The effects of bisphenol A, benzyl butyl phthalate, and di(2-ethylhexyl) phthalate on estrogen receptor alpha in estrogen receptor-positive cells under hypoxia.

机构信息

Department of Integrative Bioscience and Biotechnology, College of Life Science, Sejong University, Seoul, 05006, Republic of Korea.

Department of Integrative Bioscience and Biotechnology, College of Life Science, Sejong University, Seoul, 05006, Republic of Korea.

出版信息

Environ Pollut. 2019 May;248:774-781. doi: 10.1016/j.envpol.2019.02.069. Epub 2019 Feb 21.

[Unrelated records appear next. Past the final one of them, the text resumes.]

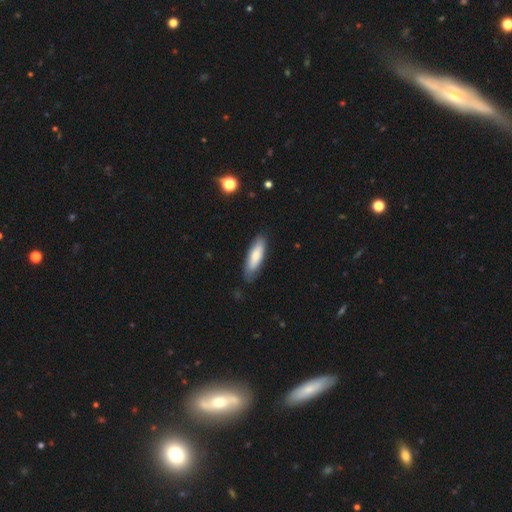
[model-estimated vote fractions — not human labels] This is likely a smooth galaxy (78%). How rounded: possibly cigar-shaped (51%). Merging: likely none (79%).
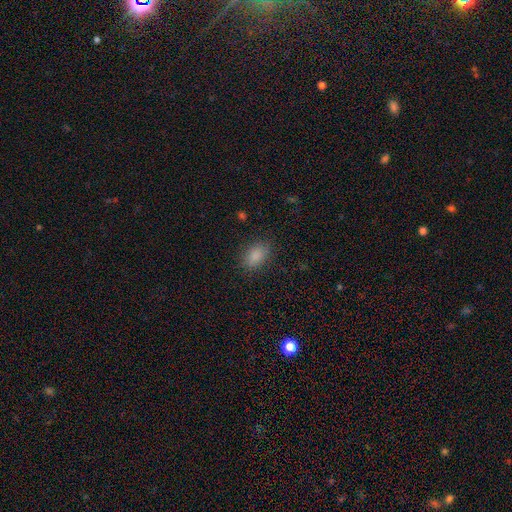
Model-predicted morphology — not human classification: The model was most divided on "merging": none: 83%, minor disturbance: 12%, major disturbance: 4%, merger: 1%. More confident: smooth or featured — smooth (86%); how rounded — in between (85%).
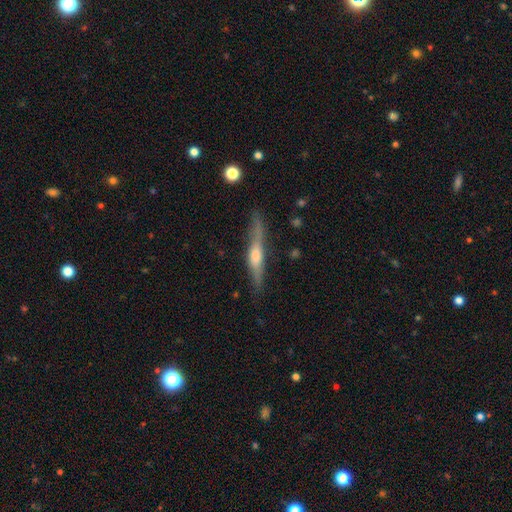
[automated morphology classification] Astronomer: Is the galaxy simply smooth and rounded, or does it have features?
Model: featured or disk — 66%.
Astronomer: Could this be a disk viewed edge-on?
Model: yes — 95%.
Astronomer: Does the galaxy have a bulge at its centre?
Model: rounded — 70%.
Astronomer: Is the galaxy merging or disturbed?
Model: none — 77%.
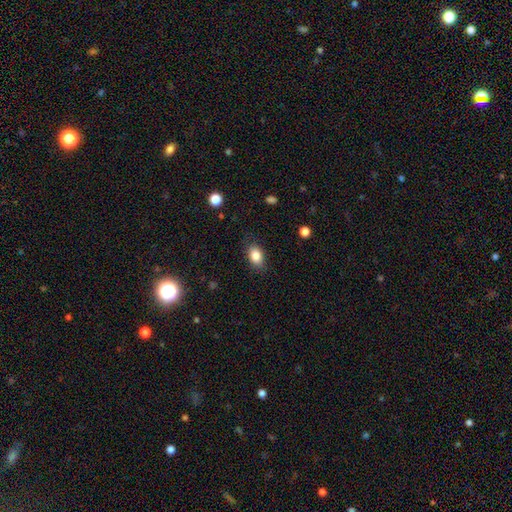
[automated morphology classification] smooth-or-featured: smooth: 85% | star or artifact: 9% | featured or disk: 7%
  how-rounded: in between: 83% | round: 15% | cigar-shaped: 2%
  merging: none: 83% | minor disturbance: 13% | major disturbance: 3% | merger: 1%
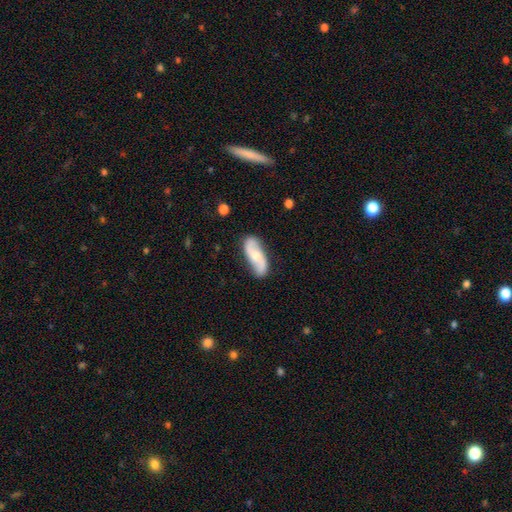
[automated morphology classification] featured or disk 62%, smooth 33%, star or artifact 5%. Down the decision tree: edge-on disk — no (90%); bar — no (64%); spiral arms — yes (89%); bulge size — moderate (60%); merging — none (81%).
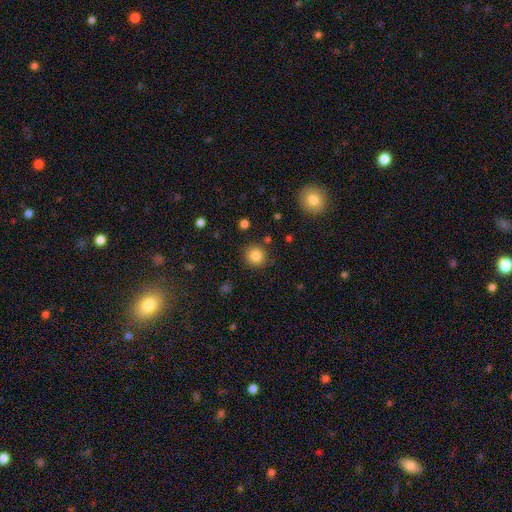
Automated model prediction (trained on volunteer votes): smooth 83%, star or artifact 11%, featured or disk 6%. Down the decision tree: how rounded — round (90%); merging — none (86%).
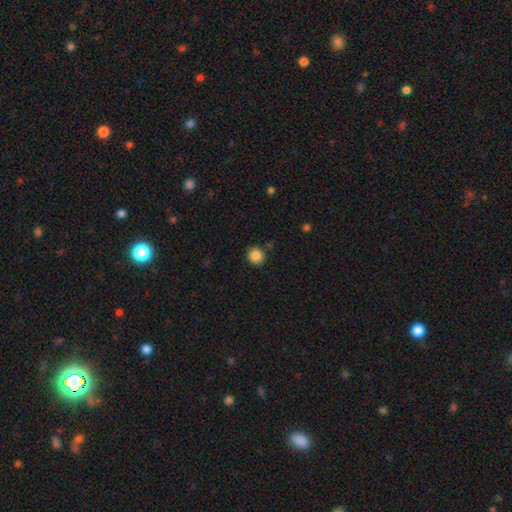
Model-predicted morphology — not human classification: A smooth galaxy with no disk features (86%) that is round (90%).

Vote fractions:
- Smooth or featured? smooth: 86% / star or artifact: 10% / featured or disk: 4%
- How rounded? round: 90% / in between: 9% / cigar-shaped: 1%
- Merging? none: 88% / minor disturbance: 7% / merger: 3% / major disturbance: 2%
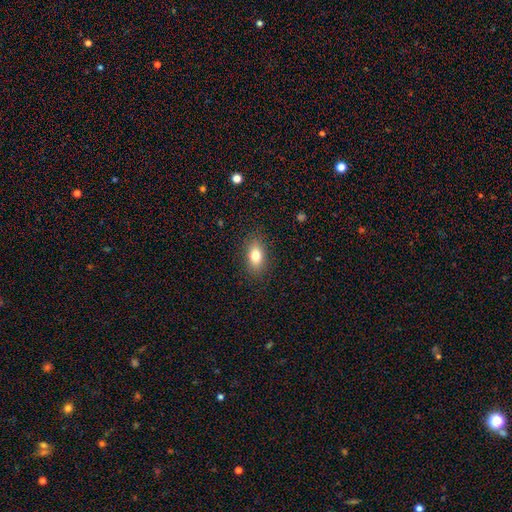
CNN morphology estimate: smooth-or-featured: smooth: 77% | featured or disk: 13% | star or artifact: 9%
  how-rounded: in between: 84% | round: 9% | cigar-shaped: 6%
  merging: none: 86% | minor disturbance: 10% | major disturbance: 3% | merger: 1%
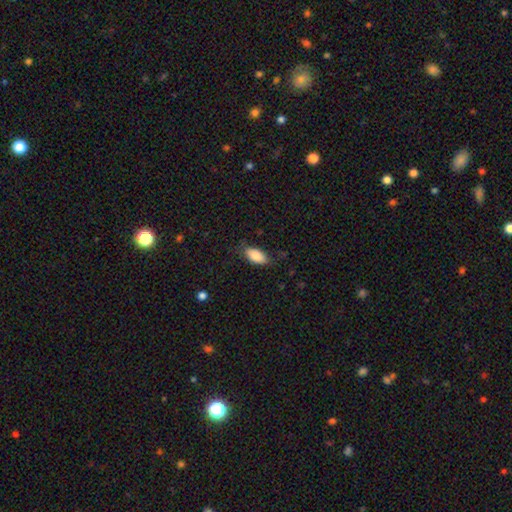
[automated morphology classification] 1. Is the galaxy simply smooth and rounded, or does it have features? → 83% smooth, 10% featured or disk, 7% star or artifact.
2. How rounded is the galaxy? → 91% in between, 6% cigar-shaped, 3% round.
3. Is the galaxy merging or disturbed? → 74% none, 20% minor disturbance, 4% major disturbance, 1% merger.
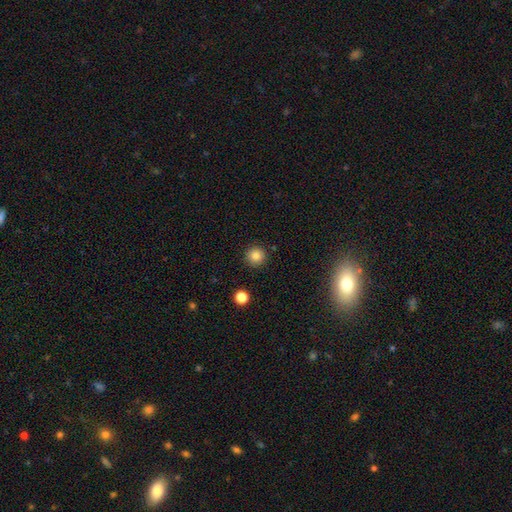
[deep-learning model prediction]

DOI:10.1016/j.envpol.2019.02.069
PMID:30851587
Abstract

Endocrine-disrupting chemicals (EDCs) are widely used in various consumer goods. Consequently, humans are constantly exposed to EDCs, which is associated with a variety of endocrine-related diseases. In this study, we demonstrated the effects of bisphenol A (BPA), benzyl butyl phthalate (BBP), and di(2-ethylhexyl) phthalate (DEHP) on estrogen receptor alpha (ERα) expression under normoxia and hypoxia. First, we confirmed the effects of EDCs on ER activity using OECD Test Guideline 455. Compared to the 100% activity induced by 1 nM 17-β-estradiol (positive control), BPA and BBP exhibited 50% ERα activation at concentrations of 1.31 μM and 4.8 μM, respectively. In contrast, and consistent with previous reports, DEHP did not activate ERα. ERα is activated and degraded by hypoxia in breast cancer cells. BPA, BBP, and DEHP enhanced ERα-mediated transcriptional activity under hypoxia. All three EDCs decreased ERα protein levels under hypoxia in MCF-7 cells. The transcriptional activity of hypoxia-inducible factor-1 was decreased and secretion of vascular endothelial growth factor (VEGF) was increased by BPA and BBP under hypoxia in MCF-7 cells, but not by DEHP. All three EDCs decreased the ERα protein expression level in Ishikawa human endometrial adenocarcinoma cells, and DEHP caused a weak decrease in VEGF secretion under hypoxia. These results demonstrate down-regulation of ERα by EDCs may influence the pathological state associated with hypoxia.

摘要

环境内分泌干扰物(EDCs)广泛应用于各种消费品中。因此,人类不断暴露于 EDCs 中,这与多种内分泌相关疾病有关。在本研究中,我们研究了双酚 A(BPA)、邻苯二甲酸丁基苄基酯(BBP)和邻苯二甲酸二(2-乙基己基)酯(DEHP)在常氧和低氧条件下对雌激素受体 alpha(ERα)表达的影响。首先,我们使用 OECD 测试指南 455 确认了 EDCs 对 ER 活性的影响。与 1nM 17-β-雌二醇(阳性对照)诱导的 100%活性相比,BPA 和 BBP 分别在 1.31μM 和 4.8μM 浓度下表现出 50%的 ERα 激活。相比之下,与先前的报道一致,DEHP 没有激活 ERα。在乳腺癌细胞中,缺氧会激活和降解 ERα。BPA、BBP 和 DEHP 在低氧条件下增强了 ERα 介导的转录活性。在 MCF-7 细胞中,三种 EDCs 均降低了 ERα 蛋白水平。在 MCF-7 细胞中,BPA 和 BBP 降低了低氧诱导因子-1 的转录活性,并增加了血管内皮生长因子(VEGF)的分泌,但 DEHP 没有。三种 EDCs 均降低了 Ishikawa 人子宫内膜腺癌细胞中的 ERα 蛋白表达水平,DEHP 在低氧下也导致 VEGF 分泌减弱。这些结果表明,EDCs 下调 ERα 可能会影响与缺氧相关的病理状态。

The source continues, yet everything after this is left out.